Data extracts Start Marker

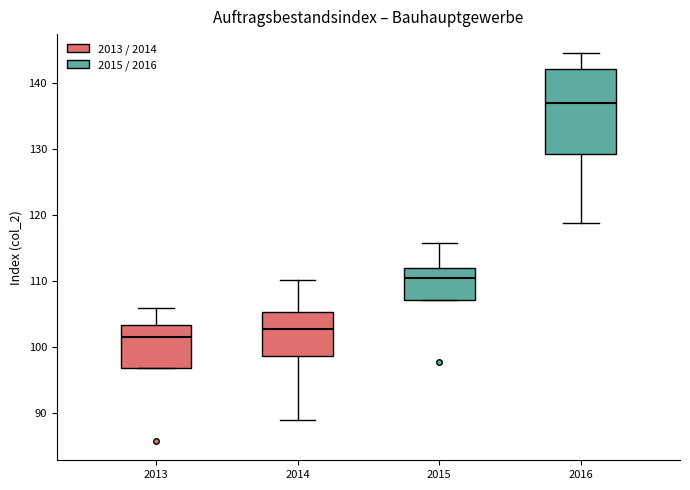

Comparing the boxes themselves (not the whiskers), which one is the tallest?

2016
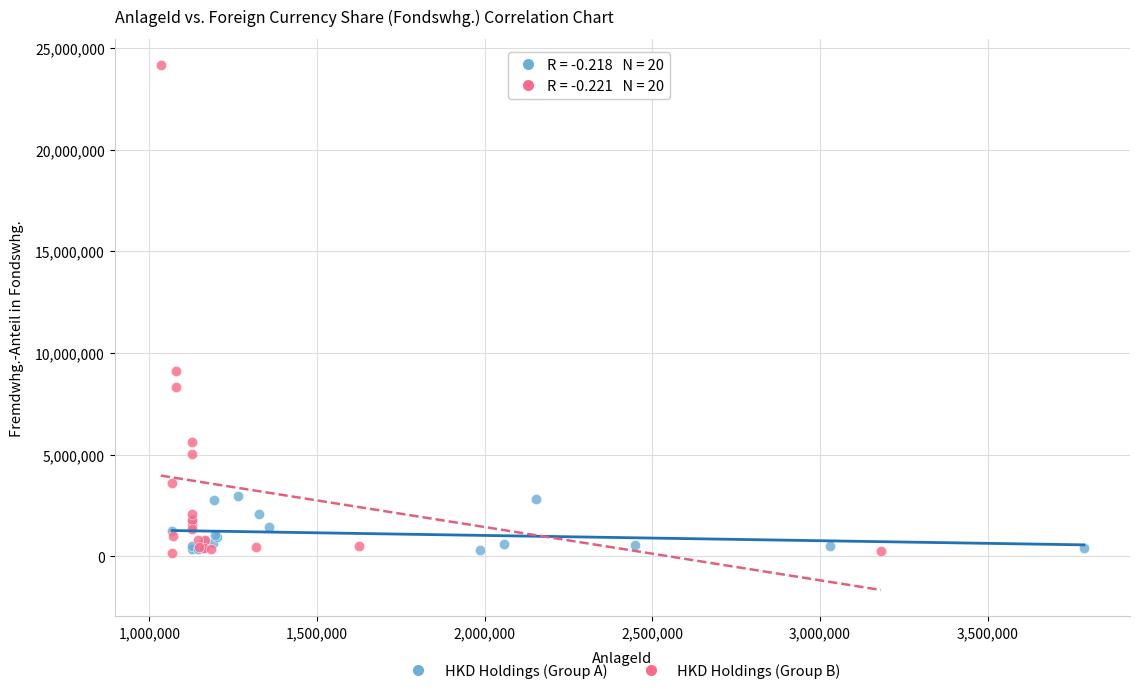

Which series has the widest spread of Y values?

HKD Holdings (Group B)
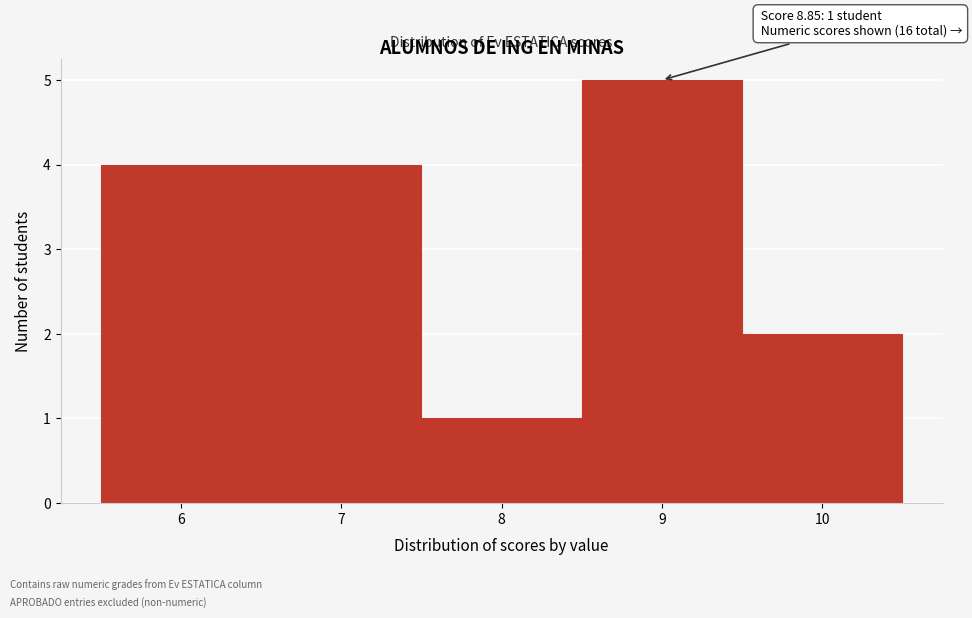

Over which range of the x-axis is the bar tallest?

8.5 to 9.5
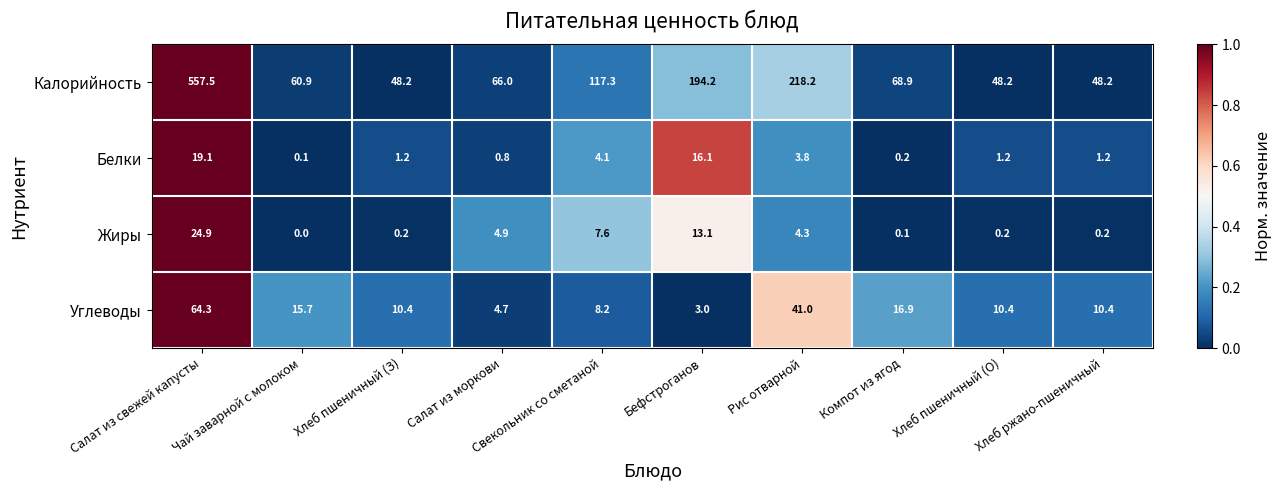

The value of Белки at Хлеб ржано-пшеничный is 1.2. True or false?

True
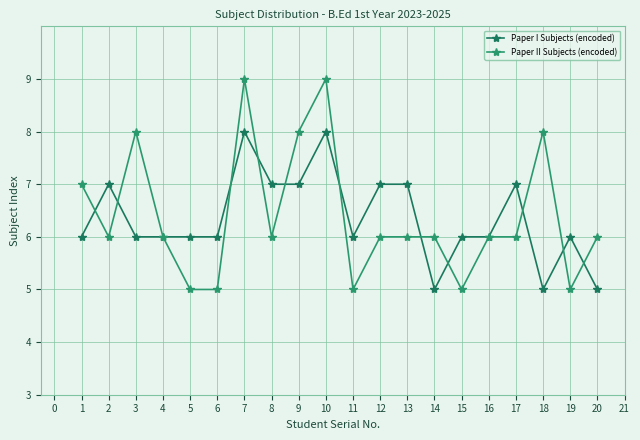

What is the sum of the Paper II Subjects (encoded) values at 17 and 16?

12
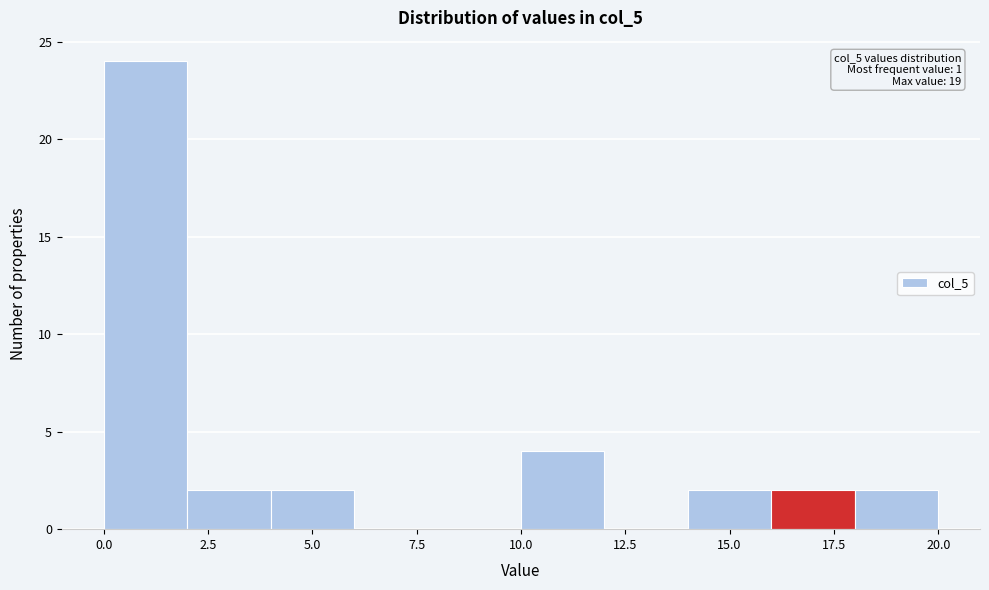

Over which range of the x-axis is the bar tallest?

0 to 2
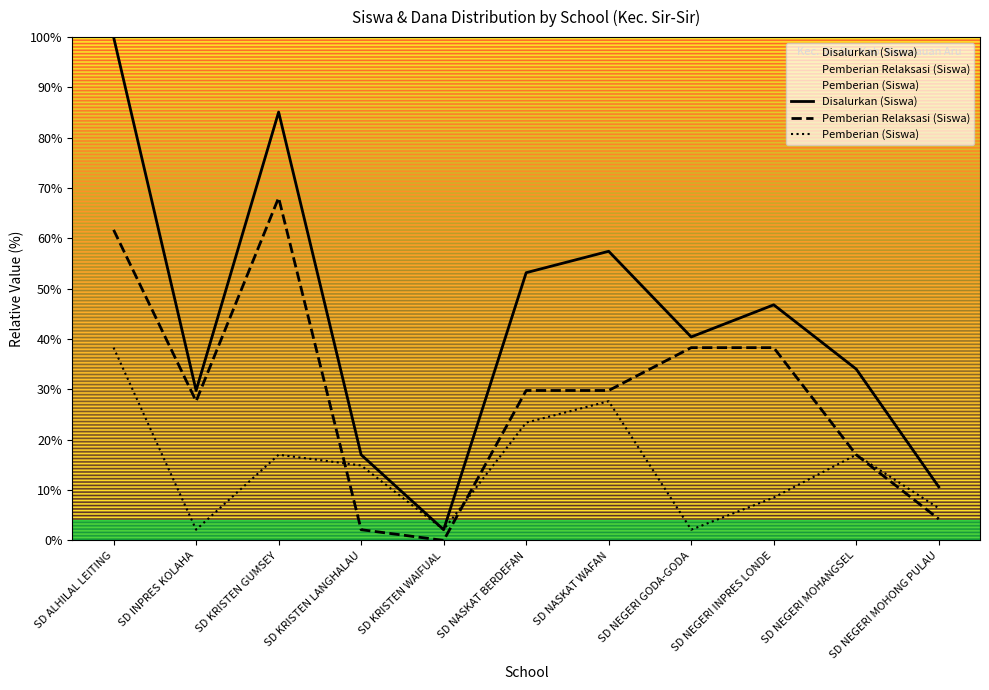

At which label is Disalurkan (Siswa) closest to 51?

SD NASKAT BERDEFAN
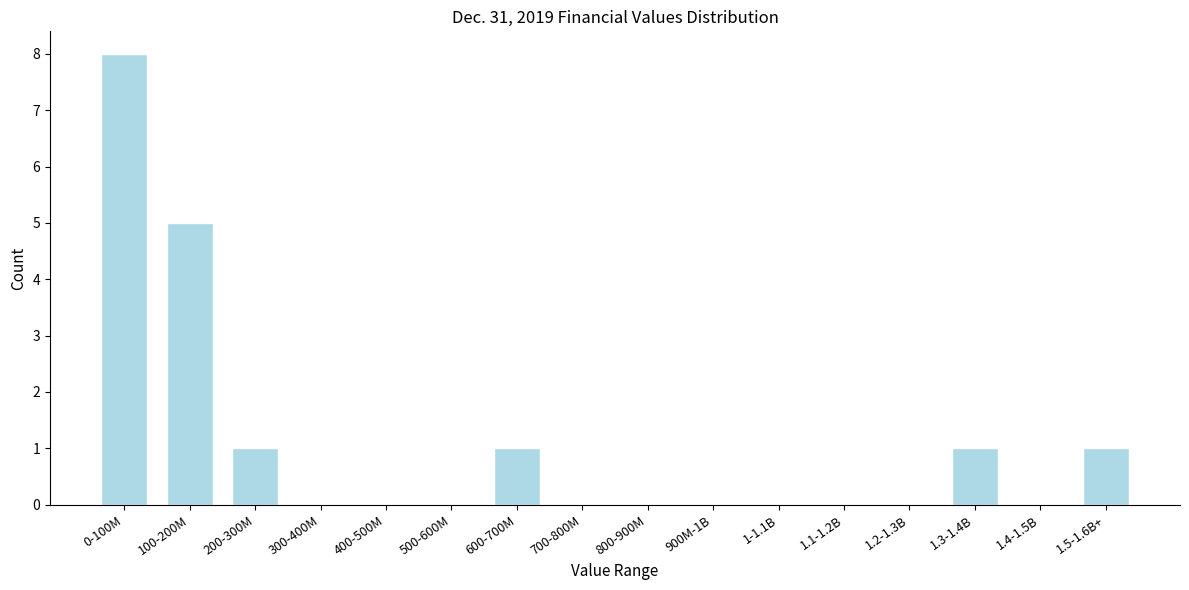

Reading left to right, what are all the values shown in this chart?

0-100M=8	100-200M=5	200-300M=1	300-400M=0	400-500M=0	500-600M=0	600-700M=1	700-800M=0	800-900M=0	900M-1B=0	1-1.1B=0	1.1-1.2B=0	1.2-1.3B=0	1.3-1.4B=1	1.4-1.5B=0	1.5-1.6B+=1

Data extracts End Marker

Prompt - Rewrite all the data above, changing every "x-axis" to "horizontal axis" and keeping everything else the same. Omit the pictures from your answer.

Exercise response -
Comparing the boxes themselves (not the whiskers), which one is the tallest?

2016

Which series has the widest spread of Y values?

HKD Holdings (Group B)

Over which range of the horizontal axis is the bar tallest?

8.5 to 9.5

The value of Белки at Хлеб ржано-пшеничный is 1.2. True or false?

True

What is the sum of the Paper II Subjects (encoded) values at 17 and 16?

12

Over which range of the horizontal axis is the bar tallest?

0 to 2

At which label is Disalurkan (Siswa) closest to 51?

SD NASKAT BERDEFAN

Reading left to right, what are all the values shown in this chart?

0-100M=8	100-200M=5	200-300M=1	300-400M=0	400-500M=0	500-600M=0	600-700M=1	700-800M=0	800-900M=0	900M-1B=0	1-1.1B=0	1.1-1.2B=0	1.2-1.3B=0	1.3-1.4B=1	1.4-1.5B=0	1.5-1.6B+=1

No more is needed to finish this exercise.